Сердце у меня трепетало от такого предсказания цыганки. Многое из того, что она говорила, оправдалось в жизни.

А что было дальше? Никакой провидец, даже самый гениальный, не мог предсказать, что будет в двадцатом веке на нашей планете. Что станет с Россией, как сложится жизнь в моей семье.

 

"Письмо с того света'

С каждым днем росла наша тревога о судьбе моих братьев на фронтах войны.

От двух братьев мы, хоть и редко, но все же получали письма с фронта. Один из них был ранен, лежал в госпитале и снова возвратился в свою часть.

А от старшего брата долго не было никаких вестей. Каждый день мы с нетерпением ожидали почтальона и ничего не получали.

 

- 60 -

Наконец прибыло от него письмо. В нем он писал: "Я, слава Богу, еще жив. Наши войска перестали гнить в окопах и перешли в наступление на австрияка. В одной атаке командир нашей роты был тяжело ранен и упал. Я бежал рядом с ним и крикнул: "Вперед, за Родину!"

Наша рота первая захватила позиции врага. Я крикнул: "Хенде хох!", и австрияки сдались. Вот такое было происшествие. За это дело сам командир полка зачитал перед строем приказ о моем награждении и прикрепил мне Георгиевский крест.

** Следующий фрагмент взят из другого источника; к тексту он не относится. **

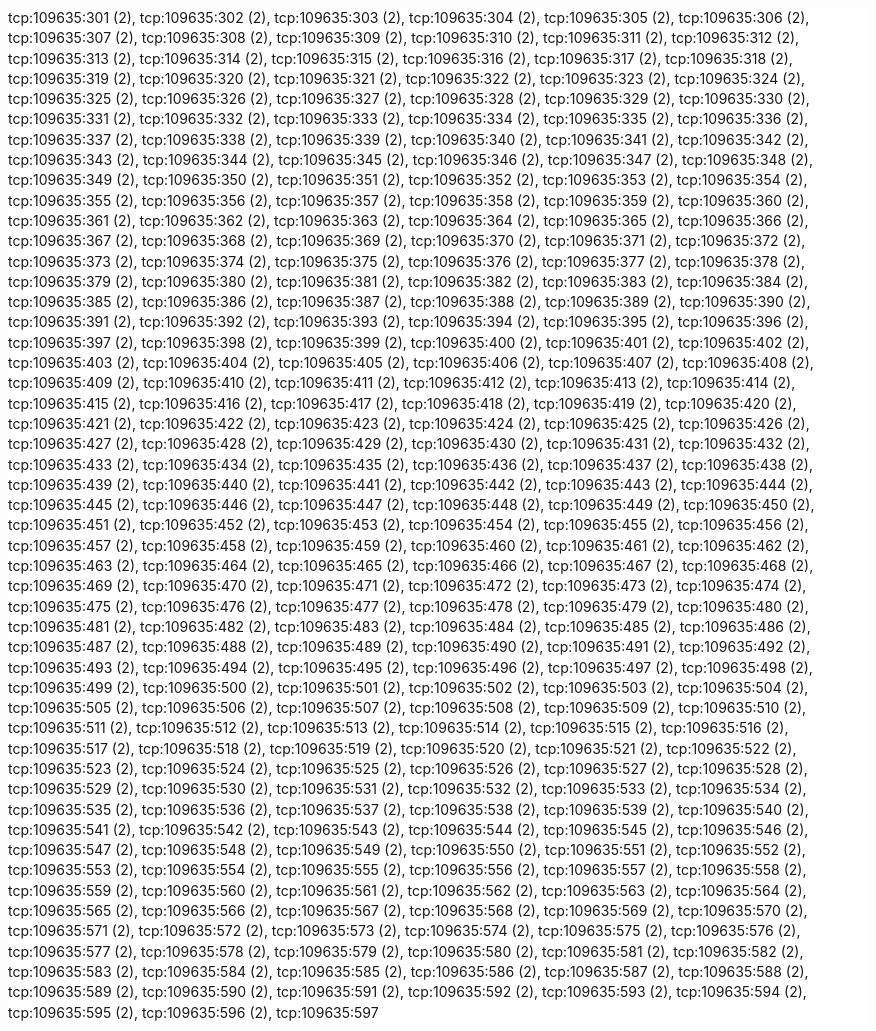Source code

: tcp:109635:301 (2), tcp:109635:302 (2), tcp:109635:303 (2), tcp:109635:304 (2), tcp:109635:305 (2), tcp:109635:306 (2), tcp:109635:307 (2), tcp:109635:308 (2), tcp:109635:309 (2), tcp:109635:310 (2), tcp:109635:311 (2), tcp:109635:312 (2), tcp:109635:313 (2), tcp:109635:314 (2), tcp:109635:315 (2), tcp:109635:316 (2), tcp:109635:317 (2), tcp:109635:318 (2), tcp:109635:319 (2), tcp:109635:320 (2), tcp:109635:321 (2), tcp:109635:322 (2), tcp:109635:323 (2), tcp:109635:324 (2), tcp:109635:325 (2), tcp:109635:326 (2), tcp:109635:327 (2), tcp:109635:328 (2), tcp:109635:329 (2), tcp:109635:330 (2), tcp:109635:331 (2), tcp:109635:332 (2), tcp:109635:333 (2), tcp:109635:334 (2), tcp:109635:335 (2), tcp:109635:336 (2), tcp:109635:337 (2), tcp:109635:338 (2), tcp:109635:339 (2), tcp:109635:340 (2), tcp:109635:341 (2), tcp:109635:342 (2), tcp:109635:343 (2), tcp:109635:344 (2), tcp:109635:345 (2), tcp:109635:346 (2), tcp:109635:347 (2), tcp:109635:348 (2), tcp:109635:349 (2), tcp:109635:350 (2), tcp:109635:351 (2), tcp:109635:352 (2), tcp:109635:353 (2), tcp:109635:354 (2), tcp:109635:355 (2), tcp:109635:356 (2), tcp:109635:357 (2), tcp:109635:358 (2), tcp:109635:359 (2), tcp:109635:360 (2), tcp:109635:361 (2), tcp:109635:362 (2), tcp:109635:363 (2), tcp:109635:364 (2), tcp:109635:365 (2), tcp:109635:366 (2), tcp:109635:367 (2), tcp:109635:368 (2), tcp:109635:369 (2), tcp:109635:370 (2), tcp:109635:371 (2), tcp:109635:372 (2), tcp:109635:373 (2), tcp:109635:374 (2), tcp:109635:375 (2), tcp:109635:376 (2), tcp:109635:377 (2), tcp:109635:378 (2), tcp:109635:379 (2), tcp:109635:380 (2), tcp:109635:381 (2), tcp:109635:382 (2), tcp:109635:383 (2), tcp:109635:384 (2), tcp:109635:385 (2), tcp:109635:386 (2), tcp:109635:387 (2), tcp:109635:388 (2), tcp:109635:389 (2), tcp:109635:390 (2), tcp:109635:391 (2), tcp:109635:392 (2), tcp:109635:393 (2), tcp:109635:394 (2), tcp:109635:395 (2), tcp:109635:396 (2), tcp:109635:397 (2), tcp:109635:398 (2), tcp:109635:399 (2), tcp:109635:400 (2), tcp:109635:401 (2), tcp:109635:402 (2), tcp:109635:403 (2), tcp:109635:404 (2), tcp:109635:405 (2), tcp:109635:406 (2), tcp:109635:407 (2), tcp:109635:408 (2), tcp:109635:409 (2), tcp:109635:410 (2), tcp:109635:411 (2), tcp:109635:412 (2), tcp:109635:413 (2), tcp:109635:414 (2), tcp:109635:415 (2), tcp:109635:416 (2), tcp:109635:417 (2), tcp:109635:418 (2), tcp:109635:419 (2), tcp:109635:420 (2), tcp:109635:421 (2), tcp:109635:422 (2), tcp:109635:423 (2), tcp:109635:424 (2), tcp:109635:425 (2), tcp:109635:426 (2), tcp:109635:427 (2), tcp:109635:428 (2), tcp:109635:429 (2), tcp:109635:430 (2), tcp:109635:431 (2), tcp:109635:432 (2), tcp:109635:433 (2), tcp:109635:434 (2), tcp:109635:435 (2), tcp:109635:436 (2), tcp:109635:437 (2), tcp:109635:438 (2), tcp:109635:439 (2), tcp:109635:440 (2), tcp:109635:441 (2), tcp:109635:442 (2), tcp:109635:443 (2), tcp:109635:444 (2), tcp:109635:445 (2), tcp:109635:446 (2), tcp:109635:447 (2), tcp:109635:448 (2), tcp:109635:449 (2), tcp:109635:450 (2), tcp:109635:451 (2), tcp:109635:452 (2), tcp:109635:453 (2), tcp:109635:454 (2), tcp:109635:455 (2), tcp:109635:456 (2), tcp:109635:457 (2), tcp:109635:458 (2), tcp:109635:459 (2), tcp:109635:460 (2), tcp:109635:461 (2), tcp:109635:462 (2), tcp:109635:463 (2), tcp:109635:464 (2), tcp:109635:465 (2), tcp:109635:466 (2), tcp:109635:467 (2), tcp:109635:468 (2), tcp:109635:469 (2), tcp:109635:470 (2), tcp:109635:471 (2), tcp:109635:472 (2), tcp:109635:473 (2), tcp:109635:474 (2), tcp:109635:475 (2), tcp:109635:476 (2), tcp:109635:477 (2), tcp:109635:478 (2), tcp:109635:479 (2), tcp:109635:480 (2), tcp:109635:481 (2), tcp:109635:482 (2), tcp:109635:483 (2), tcp:109635:484 (2), tcp:109635:485 (2), tcp:109635:486 (2), tcp:109635:487 (2), tcp:109635:488 (2), tcp:109635:489 (2), tcp:109635:490 (2), tcp:109635:491 (2), tcp:109635:492 (2), tcp:109635:493 (2), tcp:109635:494 (2), tcp:109635:495 (2), tcp:109635:496 (2), tcp:109635:497 (2), tcp:109635:498 (2), tcp:109635:499 (2), tcp:109635:500 (2), tcp:109635:501 (2), tcp:109635:502 (2), tcp:109635:503 (2), tcp:109635:504 (2), tcp:109635:505 (2), tcp:109635:506 (2), tcp:109635:507 (2), tcp:109635:508 (2), tcp:109635:509 (2), tcp:109635:510 (2), tcp:109635:511 (2), tcp:109635:512 (2), tcp:109635:513 (2), tcp:109635:514 (2), tcp:109635:515 (2), tcp:109635:516 (2), tcp:109635:517 (2), tcp:109635:518 (2), tcp:109635:519 (2), tcp:109635:520 (2), tcp:109635:521 (2), tcp:109635:522 (2), tcp:109635:523 (2), tcp:109635:524 (2), tcp:109635:525 (2), tcp:109635:526 (2), tcp:109635:527 (2), tcp:109635:528 (2), tcp:109635:529 (2), tcp:109635:530 (2), tcp:109635:531 (2), tcp:109635:532 (2), tcp:109635:533 (2), tcp:109635:534 (2), tcp:109635:535 (2), tcp:109635:536 (2), tcp:109635:537 (2), tcp:109635:538 (2), tcp:109635:539 (2), tcp:109635:540 (2), tcp:109635:541 (2), tcp:109635:542 (2), tcp:109635:543 (2), tcp:109635:544 (2), tcp:109635:545 (2), tcp:109635:546 (2), tcp:109635:547 (2), tcp:109635:548 (2), tcp:109635:549 (2), tcp:109635:550 (2), tcp:109635:551 (2), tcp:109635:552 (2), tcp:109635:553 (2), tcp:109635:554 (2), tcp:109635:555 (2), tcp:109635:556 (2), tcp:109635:557 (2), tcp:109635:558 (2), tcp:109635:559 (2), tcp:109635:560 (2), tcp:109635:561 (2), tcp:109635:562 (2), tcp:109635:563 (2), tcp:109635:564 (2), tcp:109635:565 (2), tcp:109635:566 (2), tcp:109635:567 (2), tcp:109635:568 (2), tcp:109635:569 (2), tcp:109635:570 (2), tcp:109635:571 (2), tcp:109635:572 (2), tcp:109635:573 (2), tcp:109635:574 (2), tcp:109635:575 (2), tcp:109635:576 (2), tcp:109635:577 (2), tcp:109635:578 (2), tcp:109635:579 (2), tcp:109635:580 (2), tcp:109635:581 (2), tcp:109635:582 (2), tcp:109635:583 (2), tcp:109635:584 (2), tcp:109635:585 (2), tcp:109635:586 (2), tcp:109635:587 (2), tcp:109635:588 (2), tcp:109635:589 (2), tcp:109635:590 (2), tcp:109635:591 (2), tcp:109635:592 (2), tcp:109635:593 (2), tcp:109635:594 (2), tcp:109635:595 (2), tcp:109635:596 (2), tcp:109635:597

Прошу вас, дорогие родители, напишите мне о вашем здоровье и о нашей дорогой Полечке, а также, что пишут с фронта мои братья. Как они живы.

Обнимаю вас всех и целую. Биньямин."

Это письмо было получено в то время, когда наши войска под командованием генерала Брусилова прорвали австро-венгерский фронт и перешли в наступление.

После этого письма опять наступил перерыв в переписке, и мы снова очень долго не имели никаких вестей от старшего брата.

Я послала запрос командиру полка по адресу полевой почты, но никакого ответа не получила. Прошло больше двух месяцев. Тяжкие мысли обуревали нас. Но так как извещения о том, что он убит, к нам не поступало, то искра надежды оставалась, и ею мы жили.

Наконец письмо пришло. С большой тревогой

 

- 61 -

я развернула его и содрогнулась: письмо было написано не рукой Биньямина, а каким-то незнакомым почерком. Стали мы с мамой читать:

"Дорогие мои родители и моя сестричка! Пишу вам письмо с того света. Пошел наш полк в очередную атаку, меня вдруг что-то ударило, вроде как воздушной волной. Я грохнулся на землю, а больше ничего не помню. Так я пролежал, наверно, больше суток. Когда начал приходить в себя, голова моя разрывалась от боли, не мог двинуть ни рукой, ни ногой, ни одним суставом.

Лежу на земле, и надо мной земля, как в могиле. Так пролежал не знаю сколько. Почудилось мне, что кто-то разрывает мою могилу. Потом слышу немецкую речь: "Эр ист тот". Значит, считают меня мертвым. Стали снова засыпать мою могилу землей. Я не могу рот открыть, не могу и слово сказать и пальцем пошевелить. Значит, — амба!

Я из-за слабости снова потерял сознание. Сквозь сон слышу, вроде собака роется где-то рядом. Что было дальше, не знаю.

Проснулся я в австрийском лазарете. Меня помыли, и потом я закричал от сильной боли. Мне вправляли вывихнутую левую руку. Признали, что у меня контузия головы и всего тела. Лечит меня военный врач — чех. Он понимает по-русски.

Это письмо к вам не я пишу. Я только говорю, а пишет наш земляк из Таврии. Дай

 

- 62 -

Бог ему здоровья".

Дальше следовала приписка: "Это пишет вам Сергей Карпинский из Скадовска. Ваш сын поправляется, переломов больших не имеет. Будет жив. Вернется домой. С тем желаю вам добрых вестей. С поклоном" (подпись).

Мы с мамой от напряжения и от радости немного поплакали и успокоились.

 

Первая встреча

Мне предстояло подготовиться к поступлению в казенную гимназию. Для этого я должна была осенью сдать экзамены по всем предметам по программе за 6 классов гимназии. Дело это очень трудное. Экзамены строгие. Достаточно "провалиться" по одному предмету, как все срывается.

Занятия свои я сочетала с работой для заработка (уроки, вязание). Но вдруг появилось новое обстоятельство, которое я предвидеть не могла.

Уже наступила весна. Приближались школьные каникулы. В один из дней пришла ко мне подруга Татьяна, одна из девушек из знакомой семьи, и говорит:

— К нам приехал юноша из Одессы, очень интересный, Леня Фурман. Приходи вечером, я тебя с ним познакомлю.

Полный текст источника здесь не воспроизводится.